Reproduce all of the data exactly.

--- Exercise materials Enclosed Below ---

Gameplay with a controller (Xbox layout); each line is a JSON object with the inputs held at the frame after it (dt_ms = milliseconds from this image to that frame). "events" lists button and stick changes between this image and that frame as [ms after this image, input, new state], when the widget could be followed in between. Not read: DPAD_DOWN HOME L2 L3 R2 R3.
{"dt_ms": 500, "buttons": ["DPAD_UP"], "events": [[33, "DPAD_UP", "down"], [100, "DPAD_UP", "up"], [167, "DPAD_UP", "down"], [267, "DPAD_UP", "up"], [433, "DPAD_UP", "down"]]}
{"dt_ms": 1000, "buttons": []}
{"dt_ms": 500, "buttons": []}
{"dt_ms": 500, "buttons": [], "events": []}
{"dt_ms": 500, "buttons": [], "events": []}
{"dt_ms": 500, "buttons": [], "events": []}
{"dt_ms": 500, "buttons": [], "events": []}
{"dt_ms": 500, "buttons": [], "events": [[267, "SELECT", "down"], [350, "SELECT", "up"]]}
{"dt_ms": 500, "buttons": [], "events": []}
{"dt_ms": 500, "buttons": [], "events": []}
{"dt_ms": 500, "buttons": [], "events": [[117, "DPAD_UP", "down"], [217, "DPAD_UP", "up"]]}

--- End of Enclosed Exercise materials ---

Task result:
Gameplay with a controller (Xbox layout); each line is a JSON object with the inputs held at the frame after it (dt_ms = milliseconds from this image to that frame). "events" lists button and stick changes between this image and that frame as [ms after this image, input, new state], when the widget could be followed in between. Not read: DPAD_DOWN HOME L2 L3 R2 R3.
{"dt_ms": 500, "buttons": ["DPAD_UP"], "events": [[33, "DPAD_UP", "down"], [100, "DPAD_UP", "up"], [167, "DPAD_UP", "down"], [267, "DPAD_UP", "up"], [433, "DPAD_UP", "down"]]}
{"dt_ms": 1000, "buttons": []}
{"dt_ms": 500, "buttons": []}
{"dt_ms": 500, "buttons": [], "events": []}
{"dt_ms": 500, "buttons": [], "events": []}
{"dt_ms": 500, "buttons": [], "events": []}
{"dt_ms": 500, "buttons": [], "events": []}
{"dt_ms": 500, "buttons": [], "events": [[267, "SELECT", "down"], [350, "SELECT", "up"]]}
{"dt_ms": 500, "buttons": [], "events": []}
{"dt_ms": 500, "buttons": [], "events": []}
{"dt_ms": 500, "buttons": [], "events": [[117, "DPAD_UP", "down"], [217, "DPAD_UP", "up"]]}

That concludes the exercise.